■ Exercise aim
Copy, word for word, the opening line of the data and each line after it until the line that contains "staining of unremarkable", which is included. Leave the pictures out.

■ Source material
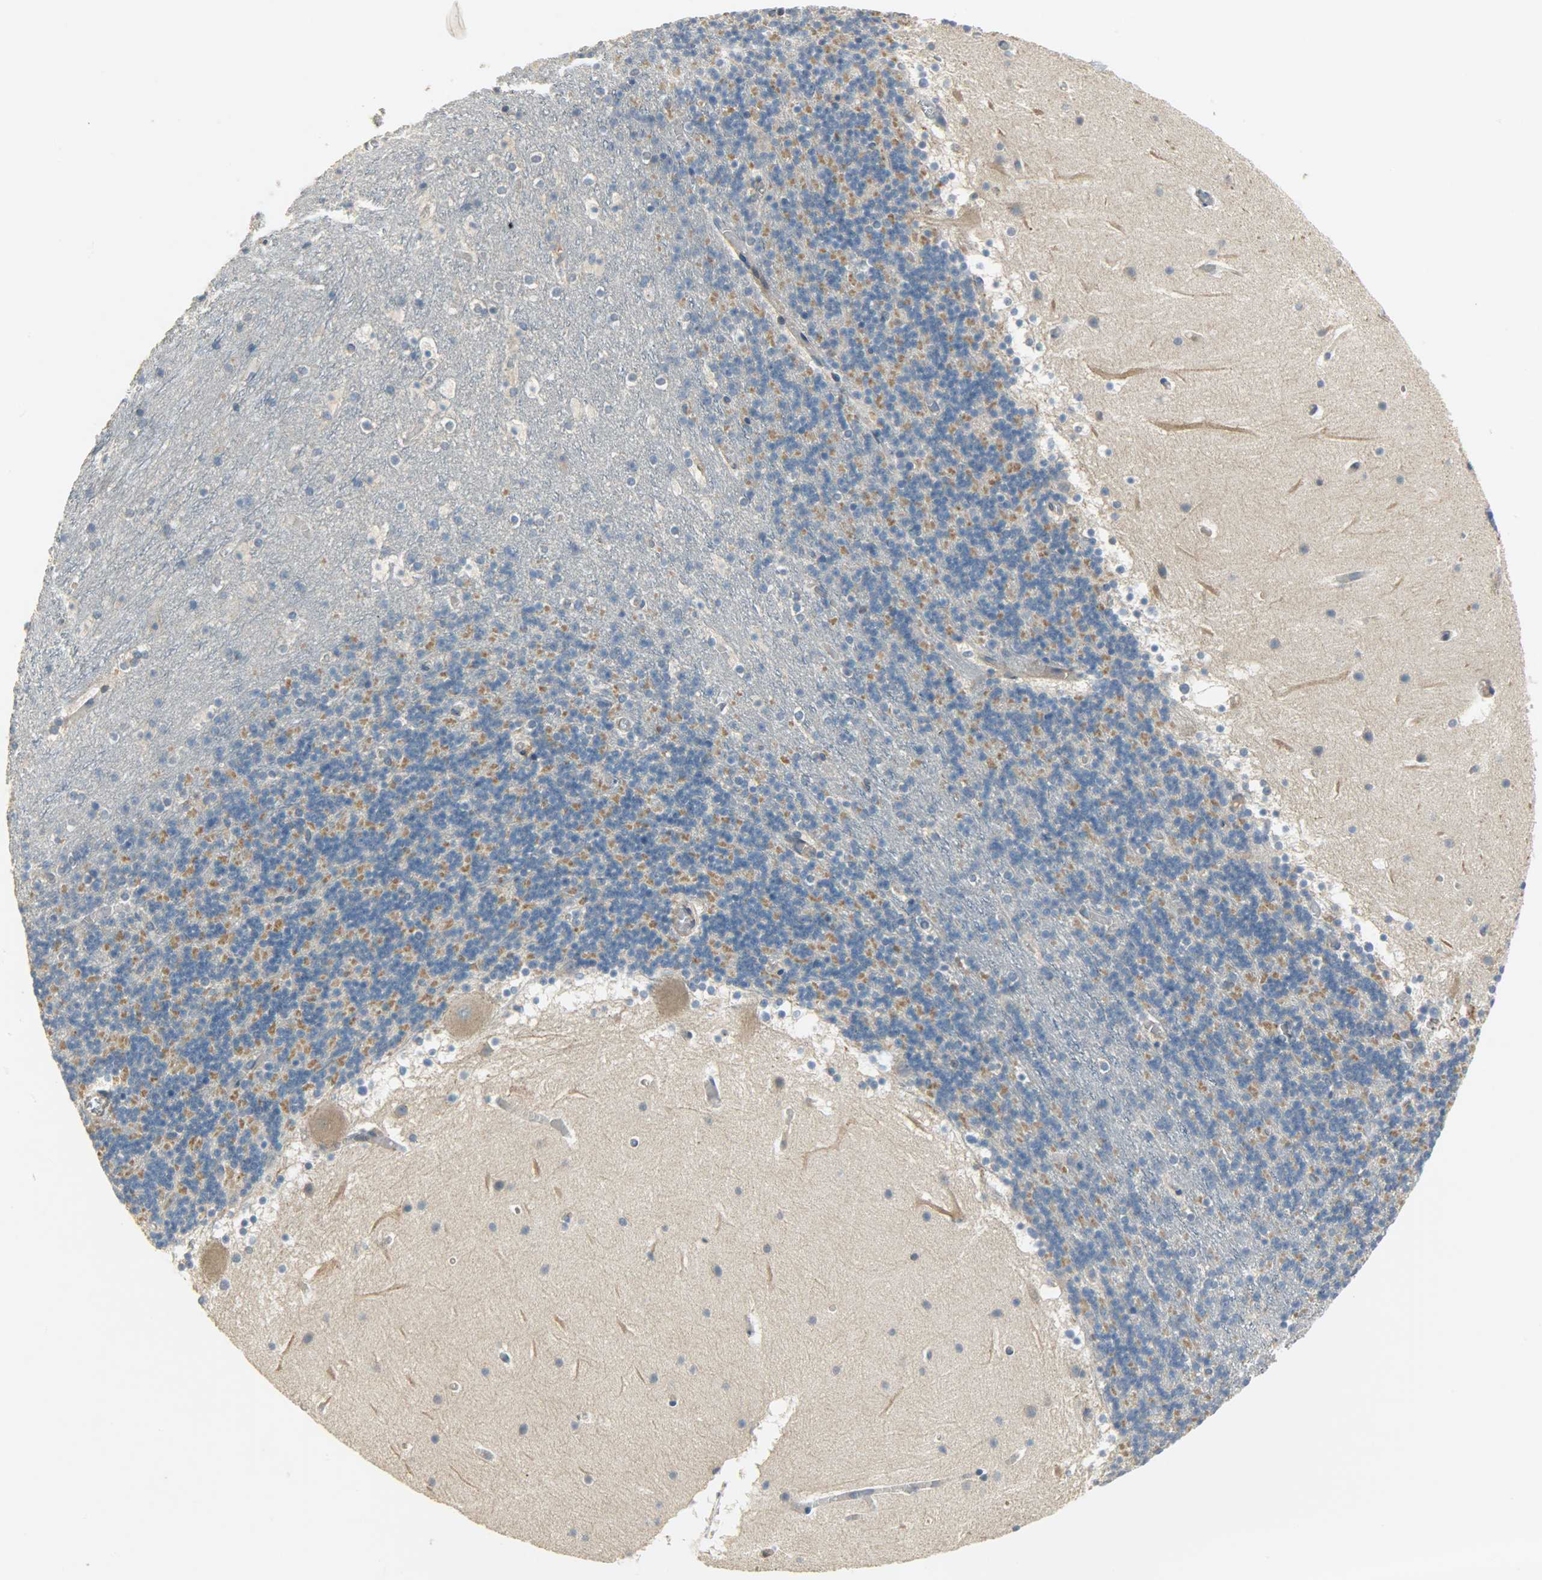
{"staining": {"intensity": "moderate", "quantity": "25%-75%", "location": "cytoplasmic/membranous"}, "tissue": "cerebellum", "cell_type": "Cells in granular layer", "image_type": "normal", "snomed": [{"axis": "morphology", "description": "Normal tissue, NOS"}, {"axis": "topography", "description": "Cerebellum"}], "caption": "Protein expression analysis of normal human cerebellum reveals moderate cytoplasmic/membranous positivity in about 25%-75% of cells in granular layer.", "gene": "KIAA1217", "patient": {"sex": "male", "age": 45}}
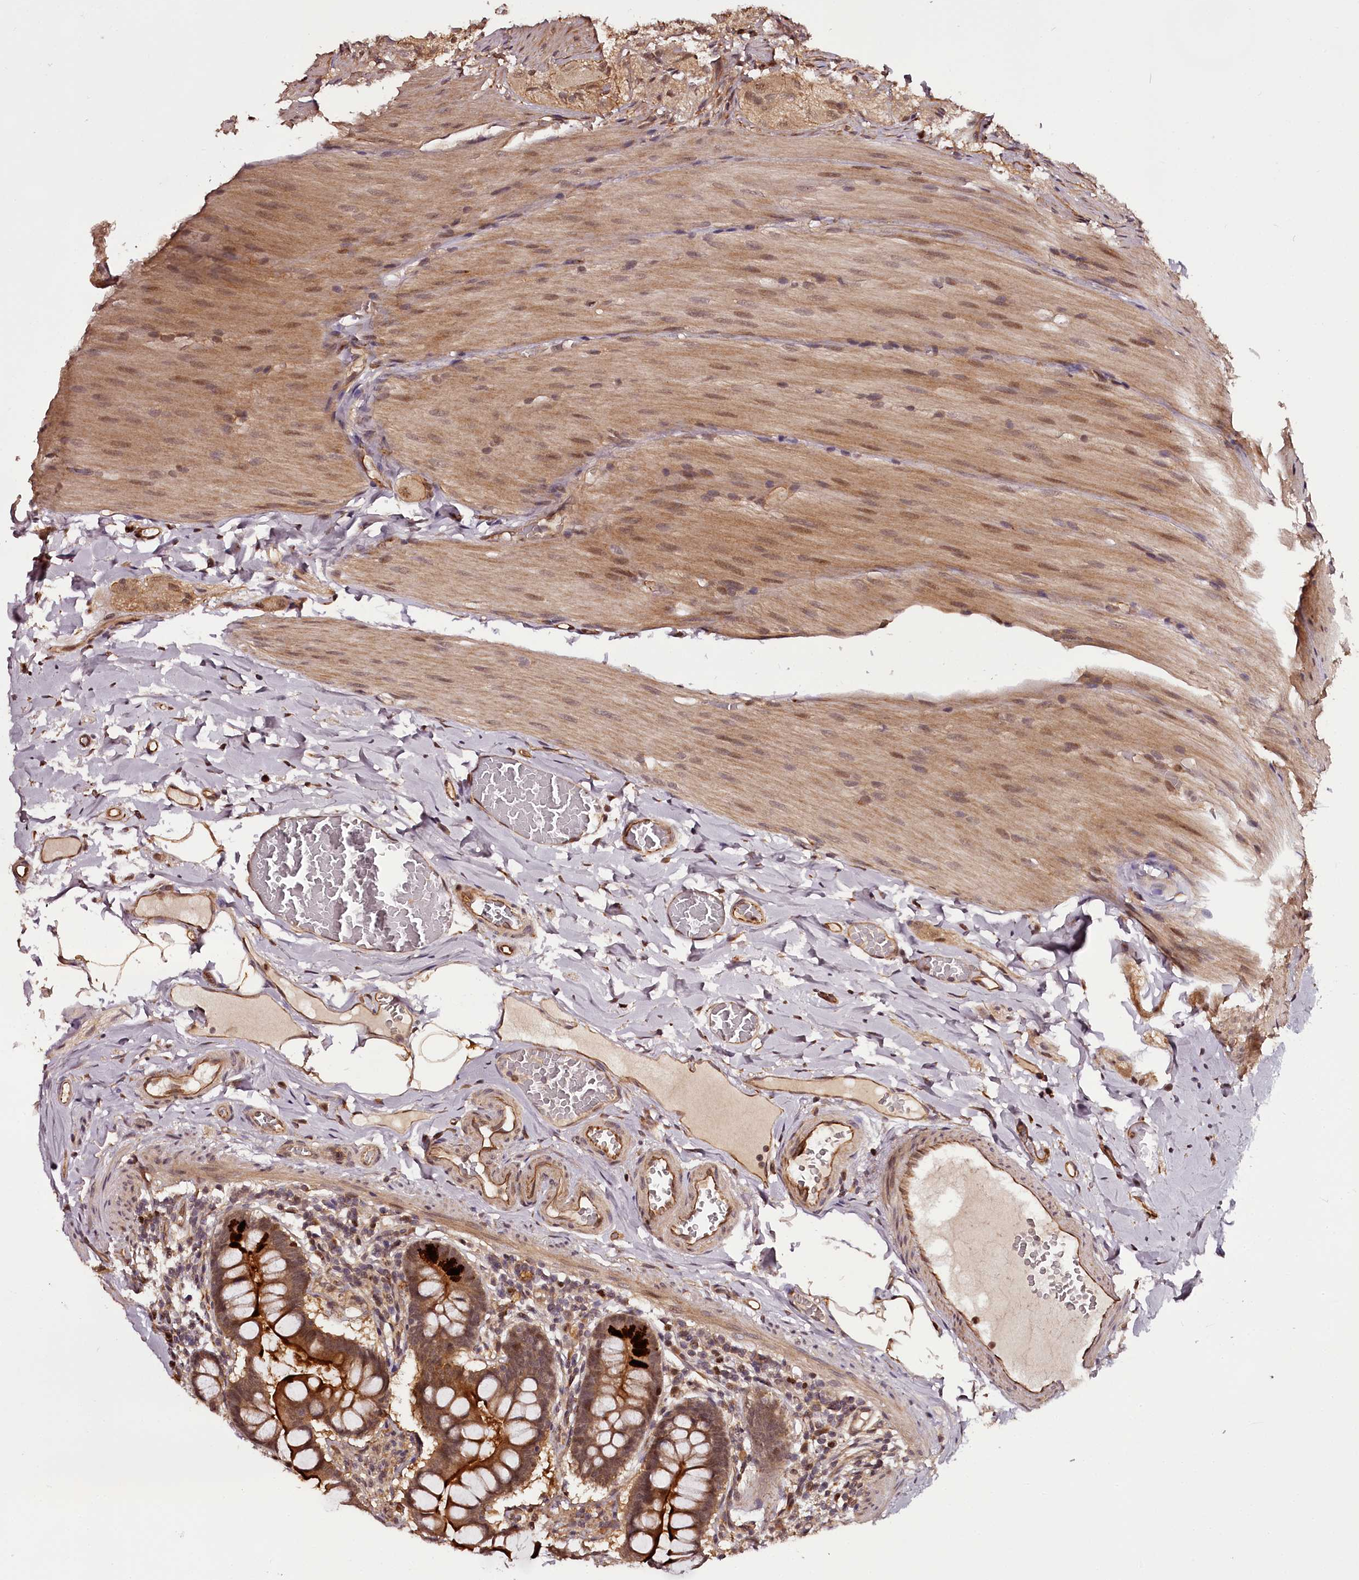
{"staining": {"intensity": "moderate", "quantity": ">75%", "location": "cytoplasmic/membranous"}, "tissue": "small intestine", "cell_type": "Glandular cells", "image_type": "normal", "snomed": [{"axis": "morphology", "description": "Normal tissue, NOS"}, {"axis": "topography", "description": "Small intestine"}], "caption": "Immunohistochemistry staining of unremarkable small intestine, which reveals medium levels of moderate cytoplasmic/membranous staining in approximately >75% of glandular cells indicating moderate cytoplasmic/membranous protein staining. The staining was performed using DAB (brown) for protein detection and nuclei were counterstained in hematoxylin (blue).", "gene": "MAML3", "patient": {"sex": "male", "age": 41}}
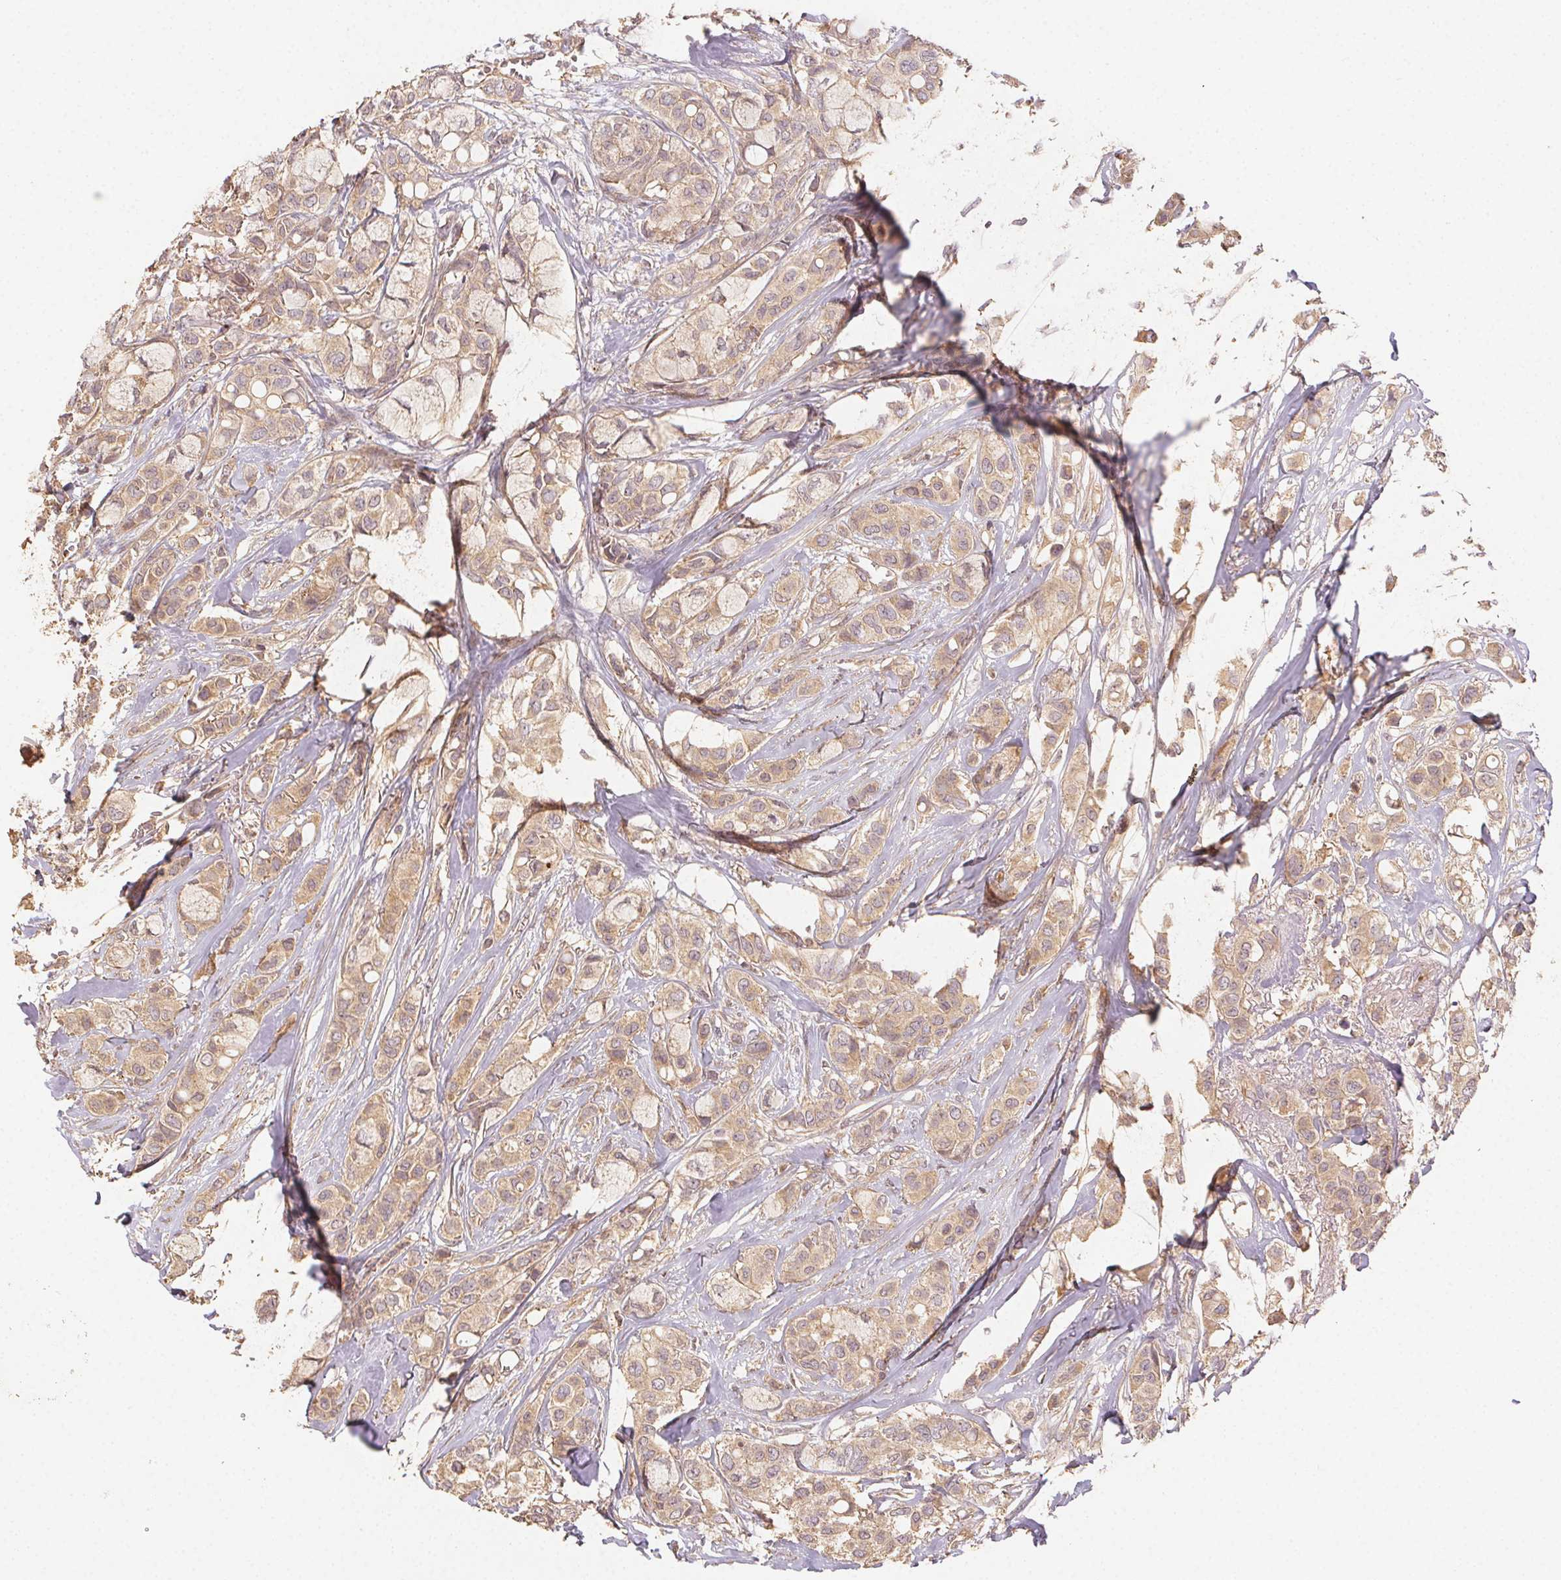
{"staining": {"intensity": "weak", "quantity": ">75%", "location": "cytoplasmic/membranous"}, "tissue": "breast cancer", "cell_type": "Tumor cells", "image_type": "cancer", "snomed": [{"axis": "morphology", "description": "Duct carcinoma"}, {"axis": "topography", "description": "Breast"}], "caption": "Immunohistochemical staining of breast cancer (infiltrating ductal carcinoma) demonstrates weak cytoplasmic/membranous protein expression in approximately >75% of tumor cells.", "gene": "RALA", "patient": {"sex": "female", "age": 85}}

■ Task answer
{"staining": {"intensity": "moderate", "quantity": "25%-75%", "location": "cytoplasmic/membranous"}, "tissue": "cerebellum", "cell_type": "Cells in granular layer", "image_type": "normal", "snomed": [{"axis": "morphology", "description": "Normal tissue, NOS"}, {"axis": "topography", "description": "Cerebellum"}], "caption": "Protein expression analysis of normal human cerebellum reveals moderate cytoplasmic/membranous positivity in about 25%-75% of cells in granular layer.", "gene": "KIAA1217", "patient": {"sex": "male", "age": 45}}
{"staining": {"intensity": "moderate", "quantity": ">75%", "location": "cytoplasmic/membranous"}, "tissue": "small intestine", "cell_type": "Glandular cells", "image_type": "normal", "snomed": [{"axis": "morphology", "description": "Normal tissue, NOS"}, {"axis": "topography", "description": "Small intestine"}], "caption": "Immunohistochemistry staining of unremarkable small intestine, which reveals medium levels of moderate cytoplasmic/membranous staining in approximately >75% of glandular cells indicating moderate cytoplasmic/membranous protein staining. The staining was performed using DAB (brown) for protein detection and nuclei were counterstained in hematoxylin (blue).", "gene": "MAML3", "patient": {"sex": "male", "age": 41}}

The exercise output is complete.